Markt der Möglichkeiten
VON MICHAEL DEUTZMANN - zuletzt aktualisiert: 20.11.2006Badminton-Bundesligist FC Langenfeld blieb am Doppel-Spieltag hinter seinen Erwartungen. Im Heimspiel
gegen den Titelverteidiger 1. BC Bischmisheim gabs ein 4:4, bei der SG EBT Berlin sogar eine 3:5-Niederlage.Immer mit der Ruhe
Der FCL hat in der Vorrunde alle drei Spiele gegen die Titelkonkurrenz hinter sich – und keins davon siegreich beendet. Bundesliga-Obmann Günther Joppien sah die jüngsten Ergebnisse gelassen – auch das 3:5 in Berlin.
„Wir könnten die Herren-Doppel umstellen und hätten dann einen Vorteil“, sagt Joppien. Darüber hinaus glaubt er daran, dass die gesamte Mannschaft bald wieder in Bestform aufläuft – in den Doppeln und in den Einzeln.
Die Langeweile war vorbei und die Badminton-Bundesliga zum ersten Mal richtig spannend. Für den FC Langenfeld (FCL), der in Bestbesetzung seinen ersten echten Vergleich mit zwei anderen Größen der Branche bekam, stand nach dem Doppelspieltag fest: Nichts ist kalkulierbar. Die höchste deutsche Klasse sieht aus wie ein großer Markt der Möglichkeiten. Und im Kampf um den Titel ist alles drin. Der FCL musste sich am Samstag gegen den Titelverteidiger 1. BC Bischmisheim mit einem 4:4 begnügen und verlor gestern bei der SG EBT Berlin mit 3:5.

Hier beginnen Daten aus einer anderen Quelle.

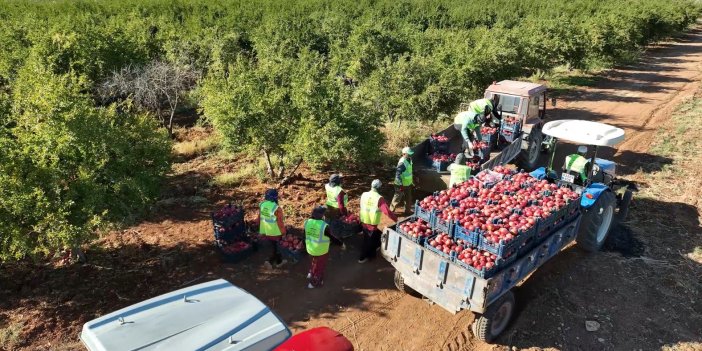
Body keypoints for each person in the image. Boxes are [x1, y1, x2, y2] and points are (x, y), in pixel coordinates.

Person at [359, 179, 398, 263]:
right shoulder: (379, 198)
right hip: (371, 222)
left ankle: (375, 247)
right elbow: (387, 211)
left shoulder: (364, 194)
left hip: (364, 220)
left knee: (374, 235)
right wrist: (396, 219)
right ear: (379, 188)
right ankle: (362, 257)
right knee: (368, 241)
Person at [257, 189, 287, 269]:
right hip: (275, 232)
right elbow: (280, 223)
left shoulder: (262, 204)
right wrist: (283, 233)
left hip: (265, 230)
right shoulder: (276, 208)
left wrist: (259, 229)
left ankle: (278, 261)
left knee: (273, 246)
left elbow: (259, 218)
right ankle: (270, 261)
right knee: (276, 247)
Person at [304, 206, 332, 288]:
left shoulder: (307, 222)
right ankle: (314, 283)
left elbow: (304, 235)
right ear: (322, 216)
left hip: (310, 248)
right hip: (321, 250)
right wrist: (340, 243)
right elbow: (331, 237)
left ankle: (311, 273)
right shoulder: (324, 226)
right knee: (320, 267)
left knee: (314, 261)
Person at [390, 147, 414, 214]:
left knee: (408, 198)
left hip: (407, 183)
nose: (410, 155)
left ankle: (407, 211)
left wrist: (413, 178)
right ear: (404, 154)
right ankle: (391, 211)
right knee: (397, 198)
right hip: (400, 184)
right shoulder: (402, 162)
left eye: (410, 154)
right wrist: (400, 185)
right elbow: (398, 174)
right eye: (408, 154)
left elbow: (409, 171)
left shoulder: (409, 159)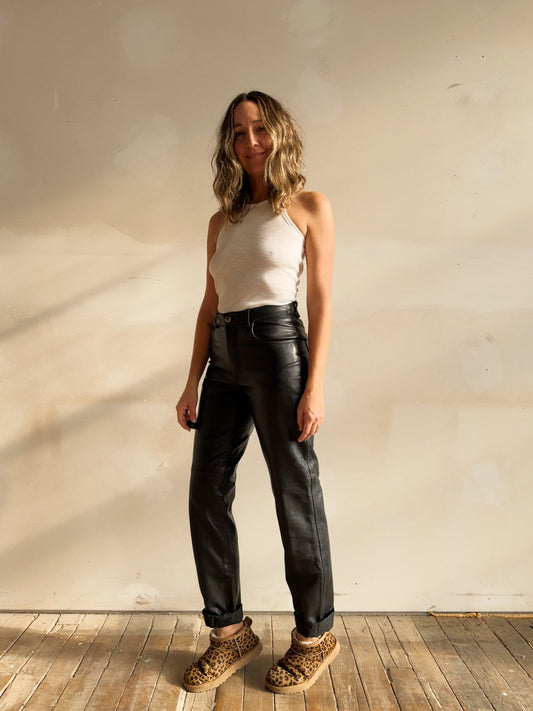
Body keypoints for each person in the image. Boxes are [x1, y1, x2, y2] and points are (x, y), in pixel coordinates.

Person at [176, 90, 338, 695]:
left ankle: (314, 636)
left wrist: (313, 386)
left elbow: (320, 300)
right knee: (206, 490)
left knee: (294, 490)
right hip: (223, 359)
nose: (251, 141)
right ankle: (229, 632)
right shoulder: (223, 221)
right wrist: (192, 380)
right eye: (239, 132)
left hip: (278, 352)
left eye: (260, 128)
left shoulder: (308, 206)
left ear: (280, 133)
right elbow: (209, 304)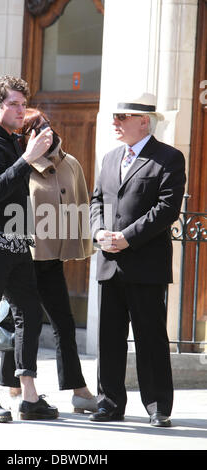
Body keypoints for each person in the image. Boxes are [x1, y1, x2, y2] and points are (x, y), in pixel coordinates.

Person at [0, 75, 59, 422]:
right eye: (13, 105)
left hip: (17, 241)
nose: (21, 111)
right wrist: (27, 158)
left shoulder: (14, 138)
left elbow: (48, 152)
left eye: (23, 104)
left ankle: (28, 394)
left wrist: (38, 141)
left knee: (30, 314)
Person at [89, 93, 186, 427]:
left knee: (150, 337)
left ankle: (158, 406)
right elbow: (96, 200)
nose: (115, 122)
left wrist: (126, 237)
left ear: (144, 121)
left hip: (146, 264)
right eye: (115, 117)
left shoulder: (169, 158)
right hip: (109, 263)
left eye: (122, 117)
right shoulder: (110, 157)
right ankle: (109, 403)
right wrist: (99, 232)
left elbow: (167, 209)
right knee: (109, 338)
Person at [0, 108, 98, 413]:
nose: (43, 132)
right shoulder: (20, 165)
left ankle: (78, 389)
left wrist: (75, 244)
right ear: (25, 136)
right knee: (19, 322)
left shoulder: (70, 164)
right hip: (22, 257)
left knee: (64, 323)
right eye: (34, 128)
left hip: (50, 258)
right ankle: (15, 386)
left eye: (45, 125)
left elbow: (80, 203)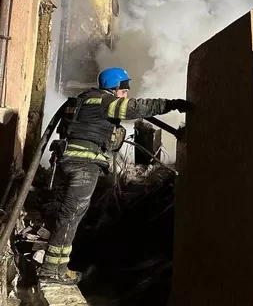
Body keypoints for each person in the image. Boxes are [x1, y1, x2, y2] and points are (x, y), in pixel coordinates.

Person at [39, 67, 190, 284]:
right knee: (71, 215)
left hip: (69, 161)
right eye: (124, 89)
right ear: (114, 87)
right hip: (84, 165)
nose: (126, 93)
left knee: (71, 213)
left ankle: (58, 265)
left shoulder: (85, 100)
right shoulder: (106, 102)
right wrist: (173, 104)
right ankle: (52, 269)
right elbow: (138, 107)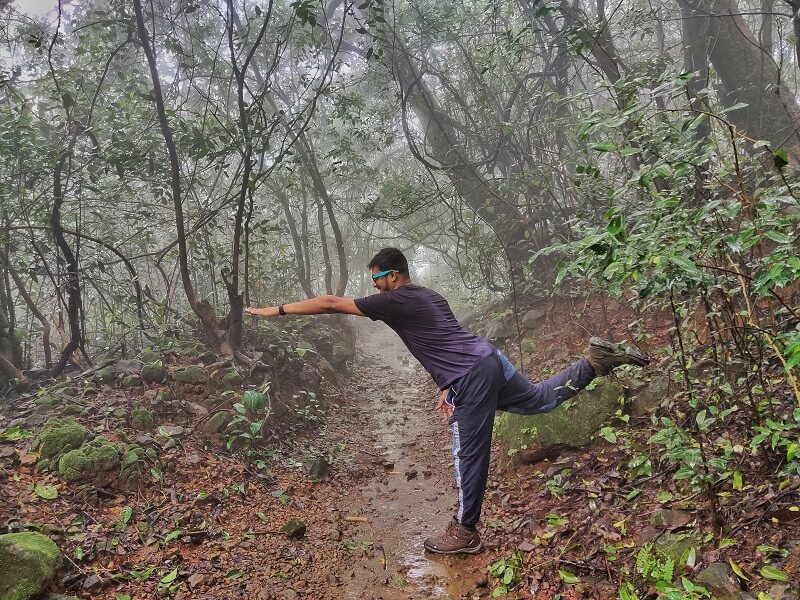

Das Duell mit Bischmisheim bot Sport vom Besten und abwechslungsreiche Ergebnisse. Zumindest ein Herren-Doppel wollte Langenfeld gewinnen – was misslang. Neben Pech bei einigen Ballwechseln und knappen Endphasen war die schwache Form von Thorsten Huk-riede die Ursache. Der Doppel- und Mixed-Spezialist – derzeit beruflich und privat (Hausbau) stark eingespannt – wirkte bisweilen wie ein Schatten seiner selbst. Vorwürfe gabs keine, weil Hukriede bisher immer die Zuverlässigkeit in Person war. Bedauerlich allerdings: Neuzugang Nadiezda Kostiuczyk konnte ihre Qualitäten im gemeinsamen Mixed nie richtig zeigen.
Drei einzelne Trümpfe
Das Damen-Doppel mit Kamila Augustyn/Kostiuczyk erfüllte die Erwartungen vor allem beim hart erkämpften Sieg über Kathrin Piotrowski/Xu Huaiwen (Bischmisheim). Weitere Trümpfe hatte Langenfeld zu Hause in den drei Herren-Einzeln. Björn Joppien machte mit dem Indeonesier Holvy De Pauw kurzen Prozess, während sich Przemyslaw Wacha die Arbeit unnötig erschwerte. Das Unentschieden rettete am Ende Andreas Wölk, der sich mit Jochen Cassel ein Drama über drei Sätze lieferte. Lange Zeit sah wenig nach einem Wölk-Sieg aus. Doch der Linkshänder biss sich mit viel Einsatz in die Partie zurück und durfte sich nach dem dritten Satz mit Recht feiern lassen.
Muster ohne Wert
In Berlin gabs weniger zu feiern. Bereits die Anreise verlief kompliziert. Weil die Bahnstrecke zwischen Bielefeld und Hannover gesperrt war, ging es erst zurück nach Hamm. So erreichte der FCL sein Ziel zwei Stunden später als geplant. „Wir kommen einfach nicht aus dem Quark“, fand FCL-Bundesliga-Obmann Günther Joppien dort schon beim 1:3-Rückstand. Später fielen zwei Herren-Einzel fielen ab: Przemyslaw Wacha war eine einzige Enttäuschung, Andreas Wölk lag im ersten Satz völlig neben der Spur. Die erneut gute Partie von Björn Joppien (gegen Xuan Chuan) wurde so zum Muster ohne Wert.